Monsignor Gudziak, già rettore dell’Università cattolica di Ucraina, critica la dura reazione del governo e la violenta risposta della polizia, che in più di un’occasione è intervenuta con violenza nei confronti dei manifestanti: reati per cui nessun colpevole è stato assicurato alla giustizia. «La brutalità delle forze speciali è per molti ucraini un ulteriore invito a scendere in piazza. Peraltro le violenze minano l’autorità stessa del governo, la cui legittimità è inficiata dal mancato rispetto dei diritti umani».

Dopo «due mesi di profondi cambiamenti, durante i quali il livello di consapevolezza della popolazione è notevolmente aumentato», il vescovo si augura che l’Ucraina non «volti le spalle al clima di pace che ha regnato nel paese dopo la fine della dominazione sovietica». Sebbene in maniera drammatica, l’Ucraina cerca oggi di spezzare i legami con il passato e di mettere la parola fine ad un periodo caratterizzato dalla paura e dalla sottomissione.

«Le persone non manifestano per sostenere un partito o un candidato, ma per difendere i propri principi», afferma monsignor Gudziak sottolineando la natura pacifica delle proteste. L’eparca fa inoltre notare come ogni giornata di contestazione si apra con una preghiera ecumenica e come tra i manifestanti vi siano molti sacerdoti pronti a confessare chiunque ne abbia bisogno. «Nell’Europa del XXI secolo è difficile immaginare un’iniziativa altrettanto segnata dalla preghiera».

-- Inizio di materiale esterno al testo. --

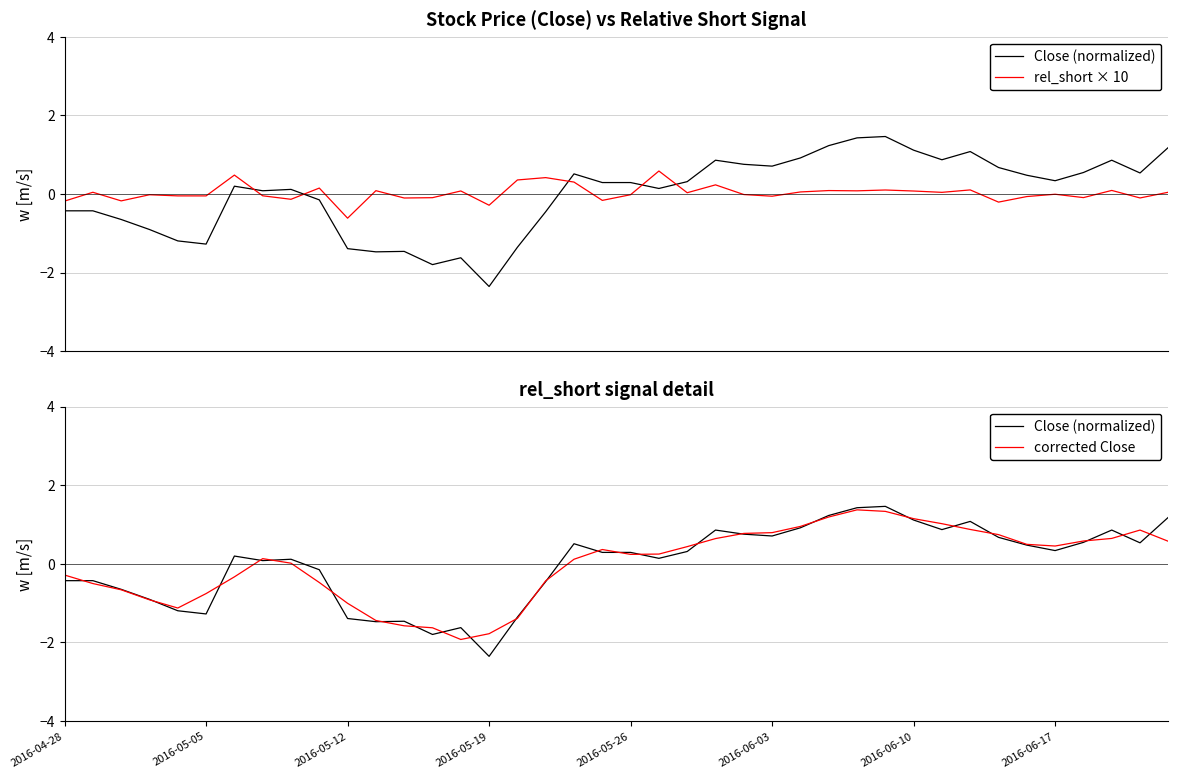

The corrected Close series shows 1.0 at 24. True or false?

False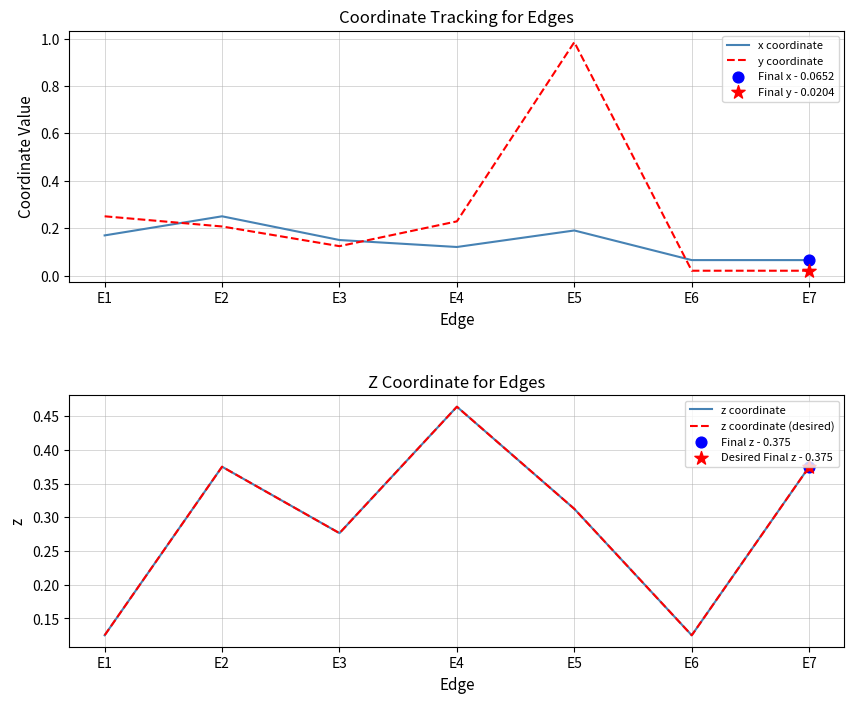

At which category is the sum across all series the highest?

E5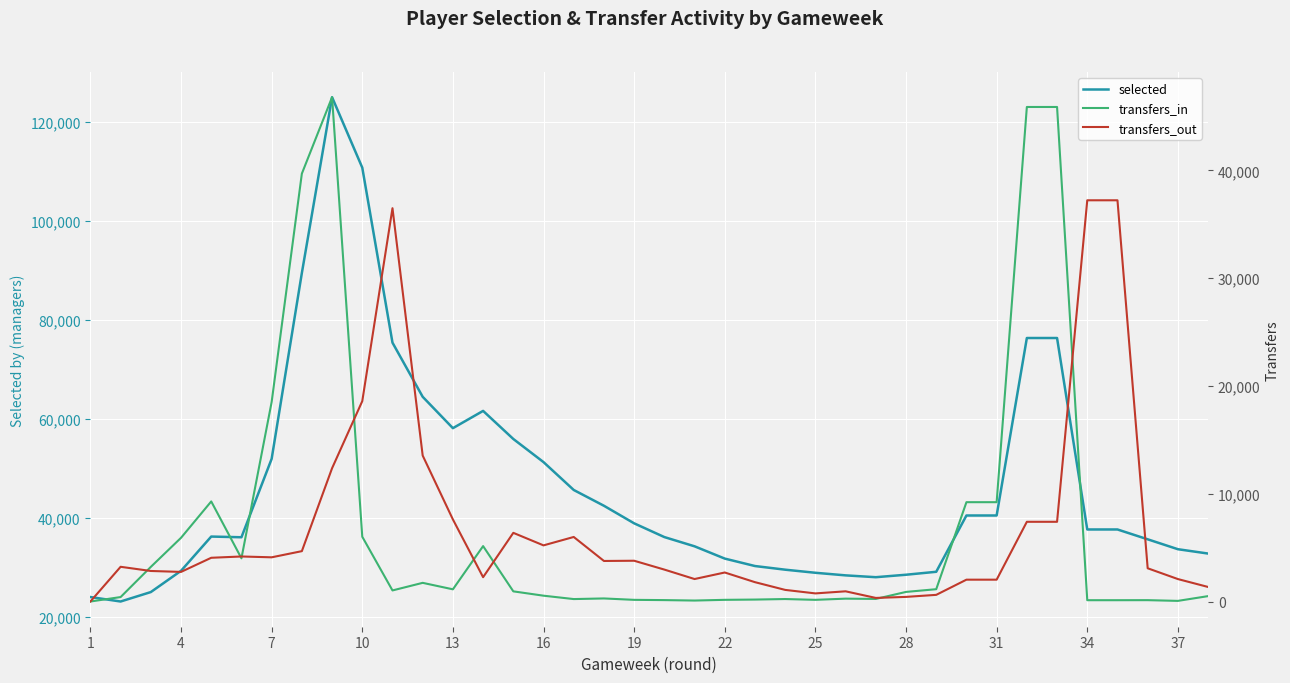

What is the highest value of the selected series?

125034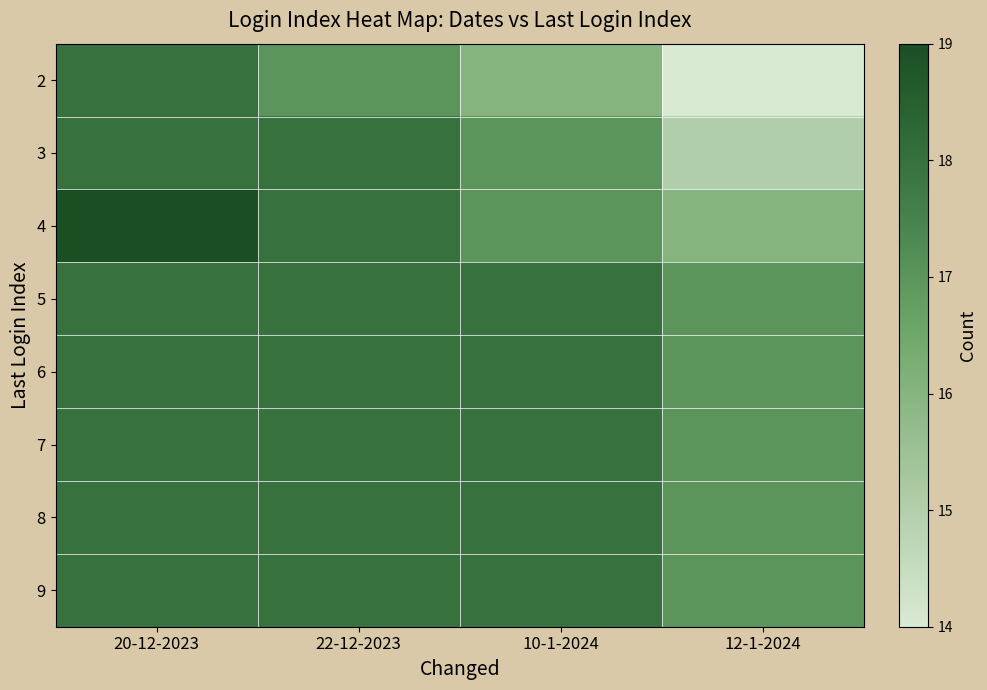

Reading left to right, what are all the values shown in this chart?

2: 20-12-2023=18	22-12-2023=17	10-1-2024=16	12-1-2024=14
3: 20-12-2023=18	22-12-2023=18	10-1-2024=17	12-1-2024=15
4: 20-12-2023=19	22-12-2023=18	10-1-2024=17	12-1-2024=16
5: 20-12-2023=18	22-12-2023=18	10-1-2024=18	12-1-2024=17
6: 20-12-2023=18	22-12-2023=18	10-1-2024=18	12-1-2024=17
7: 20-12-2023=18	22-12-2023=18	10-1-2024=18	12-1-2024=17
8: 20-12-2023=18	22-12-2023=18	10-1-2024=18	12-1-2024=17
9: 20-12-2023=18	22-12-2023=18	10-1-2024=18	12-1-2024=17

Nel dicembre scorso le Chiese e le comunità religiose d’Ucraina hanno presentato una dichiarazione congiunta per chiedere al governo ucraino di ascoltare le richieste dei manifestanti, di porre fine alle violenze e di aprirsi al confronto con i vari gruppi dell’opposizione. Dopo oltre un mese, l’eparca torna a ribadire l’urgente necessità di dialogo: «è un processo difficile, ma non vi è alternativa. La nostra unica speranza è che la ragione e i principi etici prevalgano e che le parti possano finalmente iniziare a dialogare».